The Logic of Sufficiency

  • Thomas Princen
MIT Press: 2005. 401 pp. $29 026266190X | ISBN: 0-262-66190-X

How much is enough? This is a question that is almost never asked in conventional discussions about the economy and society. The tacit assumptions are that there is never enough, that growth must continue indefinitely, and that, as Robert Heilbroner once put it: “the flow of goods and services consumed by everyone constitutes the ultimate aim and end of economic life”. These assumptions are now so ingrained that to question them seems blasphemous, but a little research shows that they are fairly recent (post-Second World War) and are ultimately counterproductive in a finite (and full) world. Thomas Princen, associate professor of international natural resources and environmental policy at the University of Michigan, has added his voice to the growing chorus recognizing the ultimate futility of unlimited economic growth on a finite planet.

Princen's unique contribution to this discussion is his detailed and engaging history of the efficiency principle and its role in supporting the paradigm of unlimited economic growth. With its roots in factory management, efficiency has grown to encompass all aspects of modern life, Princen says. But efficiency requires specialization and a large scale, and for many workers this results in the removal of the elements of a job that make it fulfilling. Those elements include creativity, control and responsibility. Princen contrasts this with a proposed sufficiency principle, which places ‘good’ above ‘ever better’ and aims to provide a rationale for quality and sustainability.

He provides three detailed contemporary examples where the logic of sufficiency has been implemented and the systems have managed to survive and do well, while still embedded in the larger efficiency- and growth-crazed society. The first is the northern California Pacific Lumber Company's sustainable timber-harvesting policies; the second is the protected and restricted lobster fishery at Monhegan Island, Maine; the third is Toronto Island's policy of restricted car access. In each of these chapter-length examples, Princen details what can be achieved in terms of quality of life and sustainability by breaking with the idea that more is always better. The examples also provide an existence proof for the sufficiency principle — solutions do exist.

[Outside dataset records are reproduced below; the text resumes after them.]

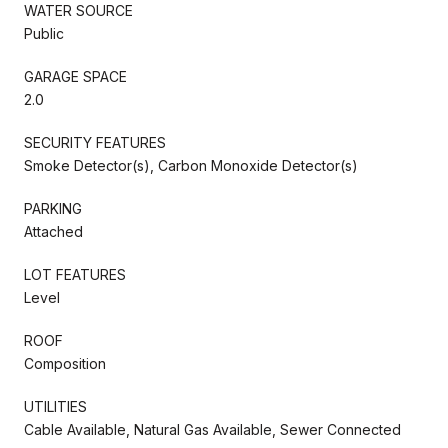
WATER SOURCE
Public
GARAGE SPACE
2.0
SECURITY FEATURES
Smoke Detector(s), Carbon Monoxide Detector(s)
PARKING
Attached
LOT FEATURES
Level
ROOF
Composition
UTILITIES
Cable Available, Natural Gas Available, Sewer Connected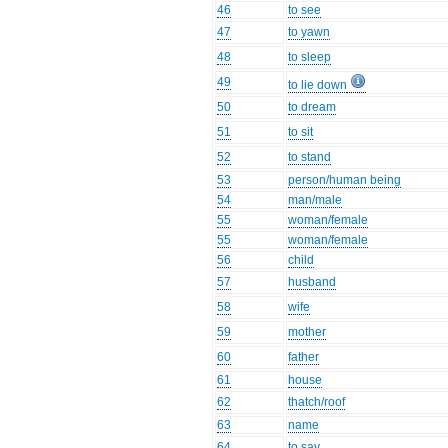
46
to see
47
to yawn
48
to sleep
49
to lie down
50
to dream
51
to sit
52
to stand
53
person/human being
54
man/male
55
woman/female
55
woman/female
56
child
57
husband
58
wife
59
mother
60
father
61
house
62
thatch/roof
63
name
64
to say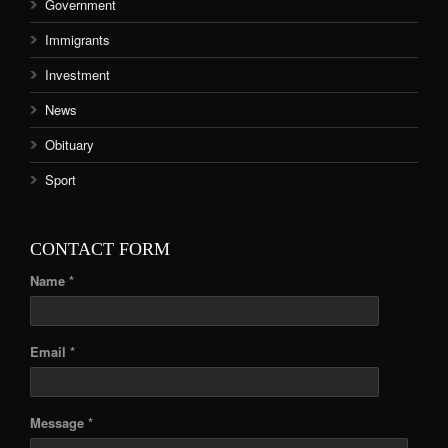
Government
Immigrants
Investment
News
Obituary
Sport
CONTACT FORM
Name *
Email *
Message *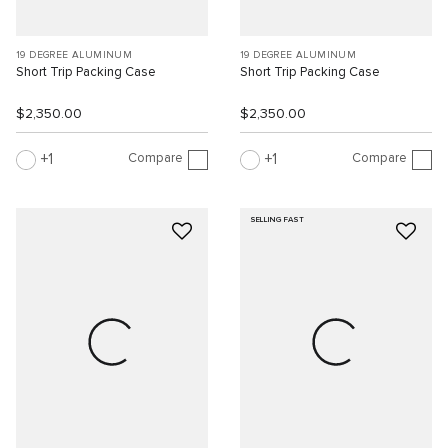
19 DEGREE ALUMINUM
19 DEGREE ALUMINUM
Short Trip Packing Case
Short Trip Packing Case
$2,350.00
$2,350.00
Compare
Compare
1
1
SELLING FAST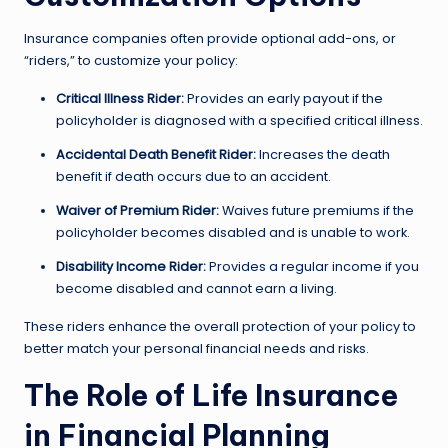
Insurance companies often provide optional add-ons, or
“riders,” to customize your policy:
Critical Illness Rider:
Provides an early payout if the
policyholder is diagnosed with a specified critical illness.
Accidental Death Benefit Rider:
Increases the death
benefit if death occurs due to an accident.
Waiver of Premium Rider:
Waives future premiums if the
policyholder becomes disabled and is unable to work.
Disability Income Rider:
Provides a regular income if you
become disabled and cannot earn a living.
These riders enhance the overall protection of your policy to
better match your personal financial needs and risks.
The Role of Life Insurance
in Financial Planning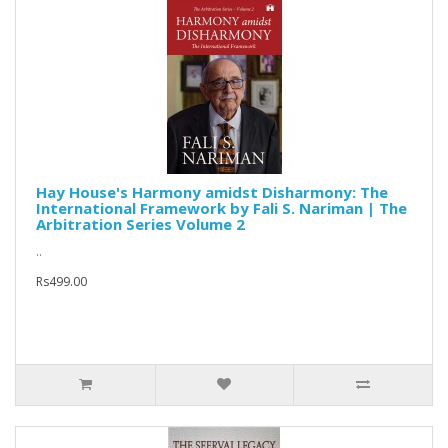
Hay House's Harmony amidst Disharmony: The
International Framework by Fali S. Nariman | The
Arbitration Series Volume 2
..
Rs499.00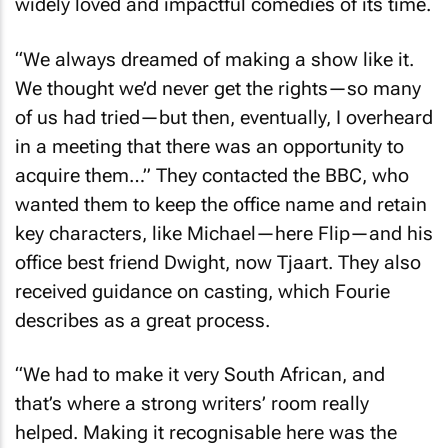
“We always dreamed of making a show like it.
We thought we’d never get the rights—so many
of us had tried—but then, eventually, I overheard
in a meeting that there was an opportunity to
acquire them…” They contacted the BBC, who
wanted them to keep the office name and retain
key characters, like Michael—here Flip—and his
office best friend Dwight, now Tjaart. They also
received guidance on casting, which Fourie
describes as a great process.
“We had to make it very South African, and
that’s where a strong writers’ room really
helped. Making it recognisable here was the
biggest challenge, especially because the BBC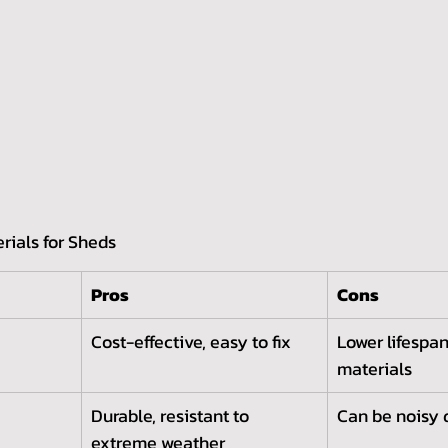
rials for Sheds
Pros
Cons
Cost-effective, easy to fix
Lower lifespan
materials
Durable, resistant to 
Can be noisy 
extreme weather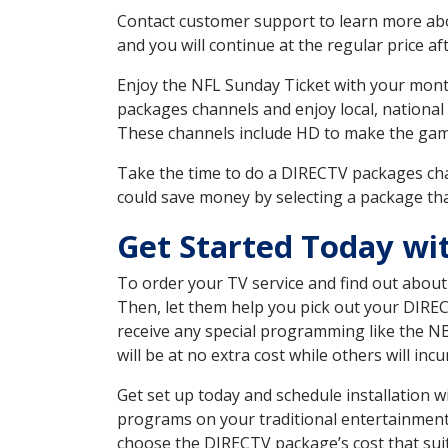
Contact customer support to learn more about
and you will continue at the regular price aft
Enjoy the NFL Sunday Ticket with your month
packages channels and enjoy local, national
These channels include HD to make the gam
Take the time to do a DIRECTV packages cha
could save money by selecting a package tha
Get Started Today wi
To order your TV service and find out abou
Then, let them help you pick out your DIRE
receive any special programming like the N
will be at no extra cost while others will inc
Get set up today and schedule installation 
programs on your traditional entertainment 
choose the DIRECTV package’s cost that suits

Protecting resources such as Borneo's rainforests can help give humanity a sustainable, desirable future. Credit: F. LANTING/MINDEN PICTURES/FLPA

Princen argues that if we adopt a “logic of sufficiency” rather than efficiency, the larger culture can also achieve these goals. There is much to like in this book, but it sets up a false dichotomy between efficiency and sufficiency, and ultimately misses the core issue — it is alternative goals, not just alternative rationalities, that lead to different results. The logic of efficiency can just as easily be used in the service of sustainability as in the service of growth.

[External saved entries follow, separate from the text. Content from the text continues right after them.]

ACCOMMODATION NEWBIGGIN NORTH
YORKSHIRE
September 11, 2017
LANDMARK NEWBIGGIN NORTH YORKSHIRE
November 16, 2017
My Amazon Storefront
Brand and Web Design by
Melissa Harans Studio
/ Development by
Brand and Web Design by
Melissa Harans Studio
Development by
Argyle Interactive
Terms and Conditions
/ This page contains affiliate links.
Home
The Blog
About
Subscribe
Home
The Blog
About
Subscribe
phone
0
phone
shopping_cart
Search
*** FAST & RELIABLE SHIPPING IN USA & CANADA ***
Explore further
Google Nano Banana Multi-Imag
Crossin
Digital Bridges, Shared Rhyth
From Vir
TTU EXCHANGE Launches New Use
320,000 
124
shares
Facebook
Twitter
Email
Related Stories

The core problem is that we have forgotten that economic growth is a means to an end, not an end in itself. What, then, is the end? What is the shared goal of humanity? There is a growing consensus that this goal is (or should be) a sustainable and desirable present and future for all of humanity. It is not enough for the system to be merely sustainable, as an atrocious system might be sustainable indefinitely. Likewise, it is not enough for the system to be merely desirable, as desirability now may lead to misery later. It is also not enough for the system to be desirable in some of its aspects, but terrible in others. For example, economic development that causes environmental and social destruction that outweighs its gains is not real development at all. Finally, it is not enough for the system to be sustainable and desirable for a small élite, while leaving most people in sustainable misery.

If our goal is sustainable human well-being, we have to measure and include all the things that contribute to that goal. These not only include conventional economic goods and services, but also contributions from nature, from family, friends and other social relationships at many scales, and from health, education and fulfilling employment. One convenient way to summarize these contributions is to group them into four basic types of capital that are necessary to support the real, human-welfare-producing system: built capital, human capital, social capital and natural capital. Given the increasingly well known dependence of human well-being on ecosystem services and natural capital, this implies that maintaining our ecological life-support system and the biodiversity that allows it to function is a key sub-goal. Nature is not merely a luxury good.

Ultimately, to answer the question ‘How much is enough?’, one needs to specify ‘for what purpose — towards what goal?’. If the purpose is ‘more’ then, obviously, there can never be enough. But if the goal is a sustainable and desirable future for all of humanity, then ‘enough’ has a clear meaning and imperative. Our challenge is to clearly articulate and agree on the vision of a sustainable and desirable future for humanity. Then we can clearly define what is sufficient to meet that goal, but we can also be efficient in achieving it.